Transparency about water consumption

Google is taking a different approach. In an announcement published last week, the company outlined five commitments to managing water resources in places where it builds and operates data centers. Google has pledged to return to communities more drinking water than the volume consumed by its facilities by 2030. The plan will include improving and upgrading water infrastructure, implementing air-cooled solutions in water-stressed areas, providing transparency about its annual water consumption, and identifying alternative solutions to protect water sources, such as using wastewater.

According to the company, it is already building 165 projects to improve the availability and accessibility of drinking water. Last year it returned 32 billion liters of drinking water to communities around the world, and when all projects are completed by 2030, it will return more than 86 billion liters to communities. That amount is twice Google’s water consumption in 2024, although the company did not say what its expected consumption will be in 2030. At the same time, Google will not completely stop using water evaporation systems.

“Data center design is much more complex than promising not to use one type of cooling,” Ben Townsend, the company’s head of infrastructure and sustainability, told Wired. “A one-size-fits-all strategy simply doesn’t work,” he stressed. In an amendment to the prospectus it filed last week, SpaceX said that water-related issues, including regulation and droughts, could limit the pace at which it builds data centers.

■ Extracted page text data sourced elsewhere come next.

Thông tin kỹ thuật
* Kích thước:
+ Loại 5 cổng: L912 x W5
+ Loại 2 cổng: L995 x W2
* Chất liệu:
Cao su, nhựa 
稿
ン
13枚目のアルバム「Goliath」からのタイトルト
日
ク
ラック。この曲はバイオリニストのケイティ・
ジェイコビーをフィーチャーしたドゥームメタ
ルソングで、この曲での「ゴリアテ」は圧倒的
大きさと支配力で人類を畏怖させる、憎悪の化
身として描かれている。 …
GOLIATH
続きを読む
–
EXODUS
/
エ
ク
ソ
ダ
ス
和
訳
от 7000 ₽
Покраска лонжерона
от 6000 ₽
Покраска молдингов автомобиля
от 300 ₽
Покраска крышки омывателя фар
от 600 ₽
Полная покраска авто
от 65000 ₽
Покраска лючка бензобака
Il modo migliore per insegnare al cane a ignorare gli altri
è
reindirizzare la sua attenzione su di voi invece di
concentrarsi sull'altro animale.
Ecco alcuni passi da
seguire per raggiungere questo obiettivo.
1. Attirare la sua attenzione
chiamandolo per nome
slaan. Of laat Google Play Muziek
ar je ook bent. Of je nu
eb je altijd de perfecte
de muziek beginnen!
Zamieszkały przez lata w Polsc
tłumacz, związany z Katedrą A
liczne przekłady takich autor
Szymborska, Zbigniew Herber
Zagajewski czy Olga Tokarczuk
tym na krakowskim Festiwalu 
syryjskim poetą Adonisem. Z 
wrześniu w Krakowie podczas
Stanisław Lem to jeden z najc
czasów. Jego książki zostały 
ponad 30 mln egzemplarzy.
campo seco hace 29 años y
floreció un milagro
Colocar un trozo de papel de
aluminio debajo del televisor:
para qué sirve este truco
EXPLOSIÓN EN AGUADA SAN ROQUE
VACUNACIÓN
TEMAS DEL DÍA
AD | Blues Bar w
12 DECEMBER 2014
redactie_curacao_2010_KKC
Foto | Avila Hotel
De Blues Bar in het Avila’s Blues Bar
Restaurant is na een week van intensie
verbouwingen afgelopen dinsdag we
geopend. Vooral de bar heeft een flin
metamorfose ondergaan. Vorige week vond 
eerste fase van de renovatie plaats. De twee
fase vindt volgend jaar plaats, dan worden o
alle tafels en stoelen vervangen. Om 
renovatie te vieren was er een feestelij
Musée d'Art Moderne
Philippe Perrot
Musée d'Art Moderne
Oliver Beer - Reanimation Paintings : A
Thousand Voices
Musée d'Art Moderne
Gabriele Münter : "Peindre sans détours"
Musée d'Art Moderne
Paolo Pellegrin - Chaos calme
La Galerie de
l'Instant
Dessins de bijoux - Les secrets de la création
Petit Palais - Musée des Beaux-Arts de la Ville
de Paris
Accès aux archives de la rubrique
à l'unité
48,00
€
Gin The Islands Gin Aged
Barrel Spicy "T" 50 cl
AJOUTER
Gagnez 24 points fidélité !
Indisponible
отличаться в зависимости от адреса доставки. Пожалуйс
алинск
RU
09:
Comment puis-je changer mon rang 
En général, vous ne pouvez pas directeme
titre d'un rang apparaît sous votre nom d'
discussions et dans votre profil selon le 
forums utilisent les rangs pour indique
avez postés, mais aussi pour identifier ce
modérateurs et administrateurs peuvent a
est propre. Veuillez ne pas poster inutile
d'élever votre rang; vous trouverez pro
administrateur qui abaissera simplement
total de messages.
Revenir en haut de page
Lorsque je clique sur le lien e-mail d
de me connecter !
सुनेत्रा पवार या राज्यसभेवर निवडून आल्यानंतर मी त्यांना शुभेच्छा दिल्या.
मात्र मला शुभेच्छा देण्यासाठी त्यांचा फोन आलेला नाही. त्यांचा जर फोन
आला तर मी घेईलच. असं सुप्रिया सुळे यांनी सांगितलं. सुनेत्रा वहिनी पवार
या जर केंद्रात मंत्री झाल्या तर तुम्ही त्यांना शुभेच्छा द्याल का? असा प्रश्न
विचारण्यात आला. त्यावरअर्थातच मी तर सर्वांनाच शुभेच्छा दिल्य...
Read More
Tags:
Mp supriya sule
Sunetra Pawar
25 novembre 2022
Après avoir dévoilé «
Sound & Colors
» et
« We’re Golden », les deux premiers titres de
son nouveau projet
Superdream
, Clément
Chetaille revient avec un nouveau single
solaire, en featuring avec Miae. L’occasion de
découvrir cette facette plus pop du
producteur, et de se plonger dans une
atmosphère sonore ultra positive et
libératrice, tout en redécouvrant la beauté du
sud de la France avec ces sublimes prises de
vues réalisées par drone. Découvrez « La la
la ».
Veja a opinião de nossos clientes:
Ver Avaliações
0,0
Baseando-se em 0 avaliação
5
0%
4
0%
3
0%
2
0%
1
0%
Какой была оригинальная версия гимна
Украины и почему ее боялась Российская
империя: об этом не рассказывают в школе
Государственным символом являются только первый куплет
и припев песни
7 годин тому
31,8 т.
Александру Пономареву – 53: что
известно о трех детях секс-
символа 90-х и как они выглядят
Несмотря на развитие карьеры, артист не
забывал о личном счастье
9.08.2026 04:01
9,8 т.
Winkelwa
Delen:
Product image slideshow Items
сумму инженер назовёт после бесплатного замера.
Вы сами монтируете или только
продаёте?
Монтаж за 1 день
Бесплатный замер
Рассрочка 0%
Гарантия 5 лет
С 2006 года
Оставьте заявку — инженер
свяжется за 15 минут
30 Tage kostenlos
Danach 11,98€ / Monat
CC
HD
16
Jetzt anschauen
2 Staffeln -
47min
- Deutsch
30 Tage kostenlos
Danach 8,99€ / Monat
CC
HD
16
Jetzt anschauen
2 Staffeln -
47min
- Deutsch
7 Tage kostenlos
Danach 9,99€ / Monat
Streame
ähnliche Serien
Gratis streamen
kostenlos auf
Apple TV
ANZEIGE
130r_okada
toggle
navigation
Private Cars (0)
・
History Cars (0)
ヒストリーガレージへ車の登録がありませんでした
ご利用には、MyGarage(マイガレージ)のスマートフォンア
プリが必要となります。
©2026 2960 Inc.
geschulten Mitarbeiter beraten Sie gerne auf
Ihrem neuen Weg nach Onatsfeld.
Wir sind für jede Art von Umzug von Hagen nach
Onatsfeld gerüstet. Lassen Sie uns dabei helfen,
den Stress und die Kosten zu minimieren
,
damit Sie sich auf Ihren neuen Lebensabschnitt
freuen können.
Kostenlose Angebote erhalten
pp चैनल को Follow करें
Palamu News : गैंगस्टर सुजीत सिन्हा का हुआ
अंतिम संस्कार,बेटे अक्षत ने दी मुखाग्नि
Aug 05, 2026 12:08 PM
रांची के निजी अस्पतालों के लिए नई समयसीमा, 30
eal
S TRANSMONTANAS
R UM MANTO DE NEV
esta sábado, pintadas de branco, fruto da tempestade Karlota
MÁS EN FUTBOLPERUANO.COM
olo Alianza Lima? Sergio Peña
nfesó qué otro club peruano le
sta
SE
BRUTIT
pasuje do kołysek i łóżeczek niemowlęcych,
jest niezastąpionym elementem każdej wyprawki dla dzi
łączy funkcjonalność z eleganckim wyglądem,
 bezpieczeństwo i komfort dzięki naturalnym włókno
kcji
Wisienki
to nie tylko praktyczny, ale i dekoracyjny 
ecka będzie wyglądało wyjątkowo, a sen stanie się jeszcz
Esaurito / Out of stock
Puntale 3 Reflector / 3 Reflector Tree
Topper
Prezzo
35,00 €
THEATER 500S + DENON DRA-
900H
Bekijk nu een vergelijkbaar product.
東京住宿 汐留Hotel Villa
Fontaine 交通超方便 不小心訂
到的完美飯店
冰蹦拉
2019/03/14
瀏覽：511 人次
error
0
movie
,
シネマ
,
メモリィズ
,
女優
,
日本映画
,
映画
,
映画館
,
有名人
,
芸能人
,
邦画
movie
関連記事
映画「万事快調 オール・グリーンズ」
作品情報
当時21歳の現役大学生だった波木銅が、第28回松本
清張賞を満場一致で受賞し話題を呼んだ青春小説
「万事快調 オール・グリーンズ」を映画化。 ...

Townsend’s remarks are not unfounded. Closed-loop technologies may save water, but their energy consumption is higher than that of evaporative or air cooling systems. According to research by Ren, if all data centers in the United States used evaporative technology, up to 30 gigawatts of energy could be saved, the electricity consumption of about 30 million households. This is a critical figure for areas that struggle to meet their regular electricity needs, against the backdrop of the energy consumption of data centers around them.

“If you do not use water, the challenge is that you will use much more energy in the summer, and that will increase costs,” Ren said. And not just costs, but also greenhouse gas emissions, if data centers do not use renewable energy sources. The AI revolution has thrown the climate commitments of tech giants in the trash, as their carbon emissions soar. A complete avoidance of evaporative cooling would lead to continued emissions growth, unless companies can rapidly develop renewable energy sources.

One possible solution is to pressure companies to design better data centers that are efficient in both water and energy use. “We need to challenge the industry to design things that are smarter and simpler,” said Priscilla Johnson, formerly Microsoft’s director of water strategy. The main way to do this is through public pressure and regulation. But with an erratic president in the White House and an administration that promotes an anti-regulatory approach, especially toward AI, effective and sustained federal pressure does not seem likely. As a result, local governments and citizens will have to face companies with the market value of a mid-sized country on their own, while their willingness to do the right thing tends to evaporate as soon as the bottom line is threatened.